The Virginia-based firm will redevelop Eaves Mountain View, its largest complex in the Silicon Valley city, by 323 units, bringing total residences at the property from 402 to 725, the San Francisco Business Times reported. The Mountain View City Council unanimously approved AvalonBay’s proposal on Tuesday. 

AvalonBay is the latest developer to restart long-proposed projects in the Bay Area that have stalled amid rising construction costs, according to the Business Times. State housing laws meant to meet the housing crisis head-on are helping to speed up approvals and bring dormant projects back to life. AvalonBay’s expansion at Eaves Mountain View utilizes state density bonus laws to create the additional housing. 
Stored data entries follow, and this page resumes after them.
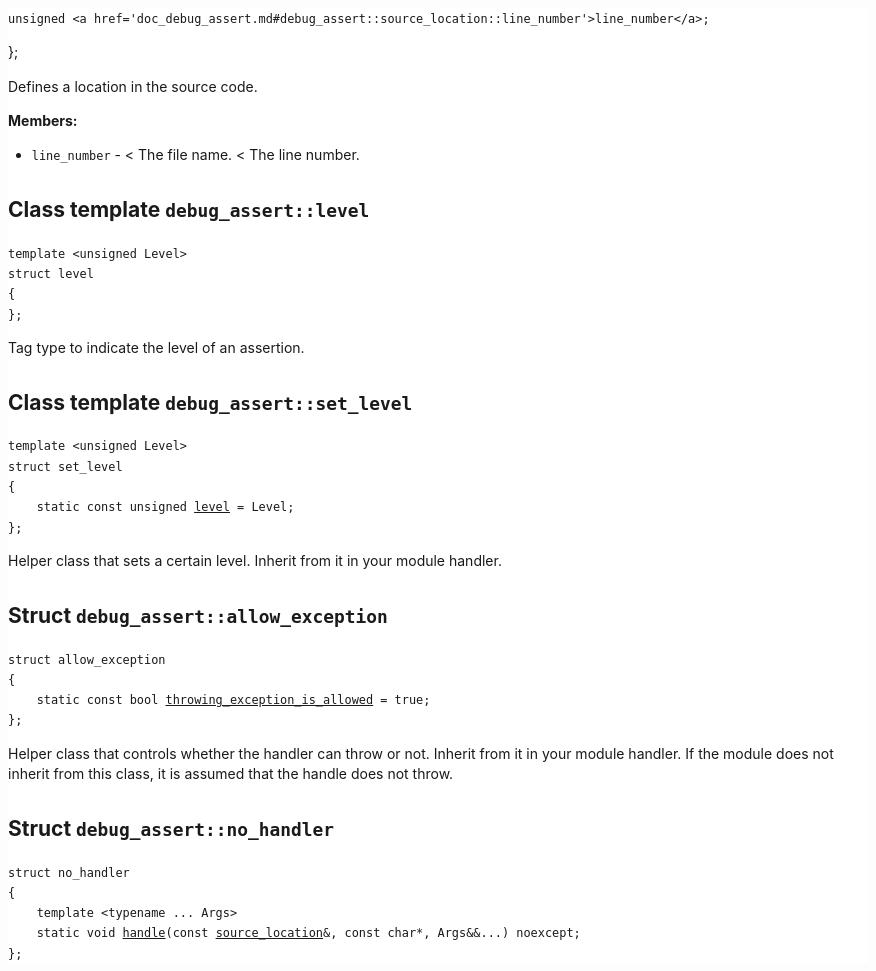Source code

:     unsigned <a href='doc_debug_assert.md#debug_assert::source_location::line_number'>line_number</a>;
};</code></pre>

Defines a location in the source code.

**Members:**

  - <a id="debug_assert::source_location::line_number"></a>`line_number` - \< The file name. \< The line number.

## Class template `debug_assert::level`<a id="debug_assert::level-Level-"></a>

<pre><code class="language-cpp">template &lt;unsigned Level&gt;
struct level
{
};</code></pre>

Tag type to indicate the level of an assertion.

## Class template `debug_assert::set_level`<a id="debug_assert::set_level-Level-"></a>

<pre><code class="language-cpp">template &lt;unsigned Level&gt;
struct set_level
{
    static const unsigned <a href='doc_debug_assert.md#debug_assert::set_level-Level-'>level</a> = Level;
};</code></pre>

Helper class that sets a certain level. Inherit from it in your module handler.

## Struct `debug_assert::allow_exception`<a id="debug_assert::allow_exception"></a>

<pre><code class="language-cpp">struct allow_exception
{
    static const bool <a href='doc_debug_assert.md#debug_assert::allow_exception'>throwing_exception_is_allowed</a> = true;
};</code></pre>

Helper class that controls whether the handler can throw or not. Inherit from it in your module handler. If the module does not inherit from this class, it is assumed that the handle does not throw.

## Struct `debug_assert::no_handler`<a id="debug_assert::no_handler"></a>

<pre><code class="language-cpp">struct no_handler
{
    template &lt;typename ... Args&gt;
    static void <a href='doc_debug_assert.md#debug_assert::no_handler::handle(constdebug_assert::source_location&,constchar*,Args&&...)'>handle</a>(const <a href='doc_debug_assert.md#debug_assert::source_location'>source_location</a>&amp;, const char*, Args&amp;&amp;...) noexcept;
};</code></pre>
Under AvalonBay’s plan, the 14.5-acre site at 555 West Middlefield Road will be rebuilt into a larger, more urban complex, according to the Business Times. AvalonBay purchased the property in 2013 and submitted its first proposal for redevelopment a few years later. 

More tech and artificial intelligence companies are setting up shop in Silicon Valley, bringing droves of workers with them. At the same time, few apartment developments are coming online as demand surges, causing a subsequent increase in rents. Mountain View, along with Palo Alto and Los Altos, lead Silicon Valley in rent growth at roughly 8 percent year-over-year, according to CBRE data cited by the Business Times. 

OpenAI’s future Silicon Valley campus is emerging about a mile away in Mountain View, with the ChatGPT creator making its Silicon Valley debut by leasing a five-building, 450,000-square-foot office campus at 350-380 Ellis Street earlier this month. 

Developers are flocking to the area to meet that looming jump in demand. At 490 East Middlefield Road, a joint venture between Diamond Construction, Huettig & Schromm and Stackhouse De la Peña Trachtenberg Architects is redeveloping an eight-story office building into 460 residential units above ground-floor retail space, the Business Times reported

Nearby at 355 East Middlefield Road, Essex Property Trust is planning to replace 85,000 square feet of aging office and research buildings with 576 housing units. A few blocks away at 675 East Middlefield Road, Prometheus Real Estate Group is looking to redevelop two aging office buildings with 836 apartments, a new office building and public open space.